[Opening READING PASSAGE section]

Books: A Common Leadership MissionBy
Although Team of Teams is written by Stanley McChrystal, one of the most highly regarded generals of our time, it isn’t a war story. But it reads like an action adventure novel. The reader is instantly swept away with the passion and anxiety of the complicated and complex problems faced by our nation’s best soldiers as they face off against Al-Qaeda in Iraq.
The book details the transformation and the new strategies that allowed them to find success. From a business perspective, the key takeaways from the book include:
Sharing. One of the key themes is stronger communication. But the lesson isn’t just about better communication—it’s about truly breaking down any silos that exist and being as inclusive as possible. More people with more knowledge will get more solutions and find more success. These challenges apply in large and small organizations. Even in my firm, the more communication between our mergers and acquisitions team and our business valuation team, the better we are and the better we serve our clients.
Common Mission. Every business manager knows that everyone must be rowing in the same direction and have a common mission, but how many of our team members can recite the business’s mission, and how many have the same 30-second elevator speech? What if our work teams understood the mission and had the passion that our special forces’ teams have? Our business teams can be so much stronger. A true shared consciousness between trusting and loyal teammates must be achieved. These are key ingredients for our businesses to successfully collaborate, innovate, and compete.
Trust and True Empowerment. Of course every business leader is told not to micromanage and to delegate more, but the book focuses on their “eyes on, hands off” leadership style, which definitely has improved the way I manage and lead our business. An organization can’t grow and scale without leaders who can effectively empower people, fully trust them to make the right decisions, and of course are accountable for their decisions. The book’s leadership analogy is a gardener who is focused on enabling an ecosystem: pruning and watering where and when needed.
This book isn’t debating how we got into the Iraq war or what went wrong since we left. This book is an opportunity to focus on the military’s biggest challenge (fighting an amorphous new enemy in a dynamic urban environment) and ultimately its biggest success (defeating Al-Qaeda in Iraq). The lessons learned apply for the ages. From military strategy to business strategy, we often face a battlefield with common attributes: the requirement to share information faster and more efficiently, to work more effectively with different groups, to properly assess a changing competitive landscape, and to avoid being handicapped by training for our previous challenges.
The role of the executive leader is drastically changing; new skill sets, organization structures, and cultures are necessary to win, no matter what your battlefield may be.

[Closing READING PASSAGE section]
[Opening EXTRACTED RECORDS section]

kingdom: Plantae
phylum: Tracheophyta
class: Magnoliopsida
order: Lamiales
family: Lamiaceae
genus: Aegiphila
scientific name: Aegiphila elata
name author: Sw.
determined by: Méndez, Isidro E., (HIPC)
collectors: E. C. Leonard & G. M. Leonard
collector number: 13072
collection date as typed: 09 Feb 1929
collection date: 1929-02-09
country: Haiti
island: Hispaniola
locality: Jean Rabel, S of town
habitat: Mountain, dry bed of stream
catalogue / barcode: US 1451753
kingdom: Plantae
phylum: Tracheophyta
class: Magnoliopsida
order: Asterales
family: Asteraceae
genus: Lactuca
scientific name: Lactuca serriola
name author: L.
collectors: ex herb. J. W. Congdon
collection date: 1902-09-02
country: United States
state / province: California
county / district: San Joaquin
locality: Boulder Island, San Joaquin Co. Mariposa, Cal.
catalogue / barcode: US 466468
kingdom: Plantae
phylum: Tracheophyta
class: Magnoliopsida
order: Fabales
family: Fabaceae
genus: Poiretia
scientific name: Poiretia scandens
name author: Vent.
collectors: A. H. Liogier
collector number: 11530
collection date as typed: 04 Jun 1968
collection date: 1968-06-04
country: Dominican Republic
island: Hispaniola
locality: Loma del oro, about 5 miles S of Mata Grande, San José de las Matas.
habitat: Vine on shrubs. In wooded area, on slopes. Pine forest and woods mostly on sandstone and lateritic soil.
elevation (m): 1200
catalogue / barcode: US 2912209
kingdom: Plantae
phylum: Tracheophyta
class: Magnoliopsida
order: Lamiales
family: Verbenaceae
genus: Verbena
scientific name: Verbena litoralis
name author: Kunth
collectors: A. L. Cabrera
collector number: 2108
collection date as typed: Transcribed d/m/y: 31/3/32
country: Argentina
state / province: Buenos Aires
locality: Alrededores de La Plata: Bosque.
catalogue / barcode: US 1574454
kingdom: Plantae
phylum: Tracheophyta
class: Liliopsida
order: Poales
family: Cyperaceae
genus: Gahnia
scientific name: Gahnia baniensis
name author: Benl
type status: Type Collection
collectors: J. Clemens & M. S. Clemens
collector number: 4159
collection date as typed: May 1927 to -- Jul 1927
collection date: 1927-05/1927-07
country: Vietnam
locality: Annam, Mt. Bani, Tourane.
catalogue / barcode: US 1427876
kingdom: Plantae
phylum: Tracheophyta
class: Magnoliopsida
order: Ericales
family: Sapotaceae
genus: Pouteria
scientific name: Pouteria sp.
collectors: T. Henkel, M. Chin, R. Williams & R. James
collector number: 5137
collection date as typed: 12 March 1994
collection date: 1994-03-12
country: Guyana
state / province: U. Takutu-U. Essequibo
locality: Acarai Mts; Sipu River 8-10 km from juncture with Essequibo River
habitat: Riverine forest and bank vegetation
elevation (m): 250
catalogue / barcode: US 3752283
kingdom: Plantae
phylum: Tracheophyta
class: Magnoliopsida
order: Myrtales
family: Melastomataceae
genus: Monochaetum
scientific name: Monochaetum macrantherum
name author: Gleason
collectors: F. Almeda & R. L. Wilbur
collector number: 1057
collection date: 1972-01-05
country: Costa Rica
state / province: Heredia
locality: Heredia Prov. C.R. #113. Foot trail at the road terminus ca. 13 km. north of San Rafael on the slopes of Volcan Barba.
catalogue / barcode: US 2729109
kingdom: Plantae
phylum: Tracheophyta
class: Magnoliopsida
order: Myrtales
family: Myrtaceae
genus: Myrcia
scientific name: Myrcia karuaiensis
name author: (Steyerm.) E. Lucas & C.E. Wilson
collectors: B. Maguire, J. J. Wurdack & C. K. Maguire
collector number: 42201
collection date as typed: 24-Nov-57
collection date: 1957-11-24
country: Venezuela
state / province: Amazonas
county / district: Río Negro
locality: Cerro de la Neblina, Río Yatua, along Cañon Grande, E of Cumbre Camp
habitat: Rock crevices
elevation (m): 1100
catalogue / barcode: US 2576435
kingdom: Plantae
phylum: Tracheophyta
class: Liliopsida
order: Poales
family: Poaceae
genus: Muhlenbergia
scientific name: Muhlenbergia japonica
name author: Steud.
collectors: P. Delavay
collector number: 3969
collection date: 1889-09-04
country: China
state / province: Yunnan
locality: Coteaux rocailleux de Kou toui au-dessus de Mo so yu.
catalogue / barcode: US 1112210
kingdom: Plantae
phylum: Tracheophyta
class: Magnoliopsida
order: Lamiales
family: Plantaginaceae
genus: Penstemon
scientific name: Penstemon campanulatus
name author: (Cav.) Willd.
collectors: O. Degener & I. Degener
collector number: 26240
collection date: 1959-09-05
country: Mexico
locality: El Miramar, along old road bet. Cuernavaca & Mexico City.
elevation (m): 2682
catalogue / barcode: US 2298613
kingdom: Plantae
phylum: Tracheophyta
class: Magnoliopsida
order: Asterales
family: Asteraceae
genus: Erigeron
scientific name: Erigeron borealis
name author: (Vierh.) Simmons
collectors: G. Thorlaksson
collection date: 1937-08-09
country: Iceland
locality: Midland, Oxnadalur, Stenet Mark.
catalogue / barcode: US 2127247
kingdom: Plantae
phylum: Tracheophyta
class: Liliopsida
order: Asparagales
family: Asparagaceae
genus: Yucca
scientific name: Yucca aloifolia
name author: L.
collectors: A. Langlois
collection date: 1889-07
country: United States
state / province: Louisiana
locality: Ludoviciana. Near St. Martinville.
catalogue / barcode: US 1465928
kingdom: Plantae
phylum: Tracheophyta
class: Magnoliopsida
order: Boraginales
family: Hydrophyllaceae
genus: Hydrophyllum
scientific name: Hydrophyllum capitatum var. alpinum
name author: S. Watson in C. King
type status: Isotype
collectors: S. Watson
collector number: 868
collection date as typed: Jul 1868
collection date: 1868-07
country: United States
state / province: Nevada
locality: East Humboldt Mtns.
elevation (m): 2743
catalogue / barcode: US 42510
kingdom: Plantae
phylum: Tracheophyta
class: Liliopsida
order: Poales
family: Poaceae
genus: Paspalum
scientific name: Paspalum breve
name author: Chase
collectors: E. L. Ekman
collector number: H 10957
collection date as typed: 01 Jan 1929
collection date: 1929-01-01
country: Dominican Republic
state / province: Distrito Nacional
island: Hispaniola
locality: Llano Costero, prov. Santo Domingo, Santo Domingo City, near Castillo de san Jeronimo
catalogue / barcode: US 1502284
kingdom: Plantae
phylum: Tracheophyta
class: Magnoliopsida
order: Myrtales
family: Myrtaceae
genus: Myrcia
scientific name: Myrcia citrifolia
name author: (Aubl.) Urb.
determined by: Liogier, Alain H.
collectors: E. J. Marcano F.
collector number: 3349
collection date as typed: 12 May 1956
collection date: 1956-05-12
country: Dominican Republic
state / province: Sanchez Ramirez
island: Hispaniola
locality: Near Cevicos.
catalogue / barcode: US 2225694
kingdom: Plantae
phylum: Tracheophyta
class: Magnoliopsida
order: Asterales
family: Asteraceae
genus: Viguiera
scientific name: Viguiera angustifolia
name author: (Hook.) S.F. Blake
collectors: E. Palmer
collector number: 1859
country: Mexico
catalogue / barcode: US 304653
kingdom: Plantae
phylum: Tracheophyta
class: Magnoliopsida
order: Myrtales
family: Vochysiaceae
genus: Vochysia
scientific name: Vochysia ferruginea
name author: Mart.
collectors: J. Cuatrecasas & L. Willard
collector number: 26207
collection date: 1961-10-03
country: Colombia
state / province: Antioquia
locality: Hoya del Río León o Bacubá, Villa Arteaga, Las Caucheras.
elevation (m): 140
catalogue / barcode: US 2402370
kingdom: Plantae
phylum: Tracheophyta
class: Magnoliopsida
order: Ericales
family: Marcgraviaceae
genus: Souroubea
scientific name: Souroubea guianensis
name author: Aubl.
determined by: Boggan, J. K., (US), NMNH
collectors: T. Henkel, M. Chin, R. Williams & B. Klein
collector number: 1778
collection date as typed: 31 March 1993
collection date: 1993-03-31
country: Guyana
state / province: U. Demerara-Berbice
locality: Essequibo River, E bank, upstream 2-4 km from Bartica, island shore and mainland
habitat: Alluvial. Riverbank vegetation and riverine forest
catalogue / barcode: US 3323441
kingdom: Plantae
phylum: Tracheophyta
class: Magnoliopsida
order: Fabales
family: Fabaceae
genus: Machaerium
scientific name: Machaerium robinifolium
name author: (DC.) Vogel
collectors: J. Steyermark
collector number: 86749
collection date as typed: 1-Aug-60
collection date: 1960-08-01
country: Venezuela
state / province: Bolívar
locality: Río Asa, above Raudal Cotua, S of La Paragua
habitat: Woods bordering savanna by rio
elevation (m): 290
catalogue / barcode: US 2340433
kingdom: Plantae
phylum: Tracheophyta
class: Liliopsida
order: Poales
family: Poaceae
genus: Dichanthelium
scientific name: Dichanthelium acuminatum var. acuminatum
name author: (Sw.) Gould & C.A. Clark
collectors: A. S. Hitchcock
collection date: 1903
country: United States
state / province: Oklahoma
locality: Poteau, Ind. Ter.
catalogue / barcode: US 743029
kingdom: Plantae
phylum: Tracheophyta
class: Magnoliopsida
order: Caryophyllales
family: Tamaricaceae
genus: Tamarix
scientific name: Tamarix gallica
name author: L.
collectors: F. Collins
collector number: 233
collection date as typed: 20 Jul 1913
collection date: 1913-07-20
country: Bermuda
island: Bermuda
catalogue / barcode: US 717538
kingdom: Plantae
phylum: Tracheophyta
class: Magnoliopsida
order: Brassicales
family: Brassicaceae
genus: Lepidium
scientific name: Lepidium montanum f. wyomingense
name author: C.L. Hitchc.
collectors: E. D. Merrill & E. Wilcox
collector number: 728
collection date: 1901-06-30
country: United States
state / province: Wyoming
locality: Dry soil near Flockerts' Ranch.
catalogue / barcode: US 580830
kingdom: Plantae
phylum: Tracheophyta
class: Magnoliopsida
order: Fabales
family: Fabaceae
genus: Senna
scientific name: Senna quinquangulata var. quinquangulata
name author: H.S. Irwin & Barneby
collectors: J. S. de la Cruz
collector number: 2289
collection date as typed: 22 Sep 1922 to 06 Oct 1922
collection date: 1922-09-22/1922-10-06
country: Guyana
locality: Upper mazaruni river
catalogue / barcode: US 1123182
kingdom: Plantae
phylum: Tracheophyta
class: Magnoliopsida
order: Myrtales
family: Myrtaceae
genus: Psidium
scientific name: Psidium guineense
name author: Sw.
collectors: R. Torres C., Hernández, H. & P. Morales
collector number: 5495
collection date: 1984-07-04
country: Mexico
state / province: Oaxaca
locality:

[Closing EXTRACTED RECORDS section]

> _WORK TASK_
Answer these questions from the book review:
1. Who wrote Team of Teams?
2. What leadership style does the book focus on?
3. What does the review call the military's biggest success?

> _WRITTEN RESPONSE_
1. Stanley McChrystal
2. An "eyes on, hands off" leadership style
3. Defeating Al-Qaeda in Iraq